Entergy has already moved to comply with the rules. It will close the White Bluff plant, which emits 10.8 million metric tons of greenhouse gases a year, by buying a unit of the big gas-fired generating station at El Dorado and buying solar power from a Stuttgart plant. If Entergy and its transmission authority could land 500 MW of wind power it would go a long way toward retiring the Newark plant, which also is one of America’s dirtiest.

But who worries about those toxins? Prevailing winds fan them across the Mississippi. Global warming? That’s China’s, India’s, the maritime islands’ and our grandchildren’s issue.

Clean Line looks like a reality. Investors first asked for permits from Oklahoma, Arkansas and Tennessee to build the line and use utilities’ eminent domain power. It quickly got them from the other two state utility commissions, but the Arkansas Public Service Commission said it could not issue a permit because Clean Line was not a utility under Arkansas law.
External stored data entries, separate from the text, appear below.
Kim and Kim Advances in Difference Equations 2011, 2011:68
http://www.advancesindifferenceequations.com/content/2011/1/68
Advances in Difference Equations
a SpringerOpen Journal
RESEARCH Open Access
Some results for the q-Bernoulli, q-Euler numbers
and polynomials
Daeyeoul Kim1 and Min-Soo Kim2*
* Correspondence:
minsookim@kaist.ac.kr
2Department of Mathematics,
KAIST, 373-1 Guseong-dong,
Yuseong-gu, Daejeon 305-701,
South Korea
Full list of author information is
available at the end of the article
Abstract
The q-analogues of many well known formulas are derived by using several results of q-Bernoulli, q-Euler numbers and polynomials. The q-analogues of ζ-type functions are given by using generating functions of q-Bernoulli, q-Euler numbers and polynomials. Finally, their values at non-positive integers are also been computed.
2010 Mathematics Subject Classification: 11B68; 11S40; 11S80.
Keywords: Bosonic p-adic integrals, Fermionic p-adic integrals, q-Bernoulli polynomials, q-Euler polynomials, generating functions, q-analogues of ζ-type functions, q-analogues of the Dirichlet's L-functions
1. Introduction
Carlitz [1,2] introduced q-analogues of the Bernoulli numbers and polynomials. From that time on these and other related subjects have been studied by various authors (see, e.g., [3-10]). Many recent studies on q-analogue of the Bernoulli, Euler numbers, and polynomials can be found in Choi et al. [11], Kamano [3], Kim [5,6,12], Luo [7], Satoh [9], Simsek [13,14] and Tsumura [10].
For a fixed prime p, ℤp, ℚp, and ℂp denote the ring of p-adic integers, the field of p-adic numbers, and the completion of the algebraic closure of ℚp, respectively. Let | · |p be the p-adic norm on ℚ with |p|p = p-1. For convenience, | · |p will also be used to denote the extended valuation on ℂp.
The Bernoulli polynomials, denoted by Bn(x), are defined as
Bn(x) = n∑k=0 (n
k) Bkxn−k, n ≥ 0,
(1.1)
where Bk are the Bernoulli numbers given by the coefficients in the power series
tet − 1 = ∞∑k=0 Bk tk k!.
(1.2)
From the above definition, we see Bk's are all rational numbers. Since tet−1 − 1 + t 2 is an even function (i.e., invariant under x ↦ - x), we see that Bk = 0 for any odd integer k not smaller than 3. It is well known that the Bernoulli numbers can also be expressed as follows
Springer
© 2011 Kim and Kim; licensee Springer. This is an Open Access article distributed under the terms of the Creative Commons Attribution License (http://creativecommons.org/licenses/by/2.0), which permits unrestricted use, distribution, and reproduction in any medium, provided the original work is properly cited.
It seemed to invite Clean Line to apply again, but the legislature stepped in last year to prevent it. Gov. Hutchinson signed a bill by Republican legislators that bars a permit for a non-utility electric transmission entity unless it is directed by a regional transmission organization to build it.

So Clean Line hooked up with the Energy Department, which agreed to partner with it under the terms of the Bush administration’s Energy Policy Act of 2005. The delegation should take it up with Bush and Cheney.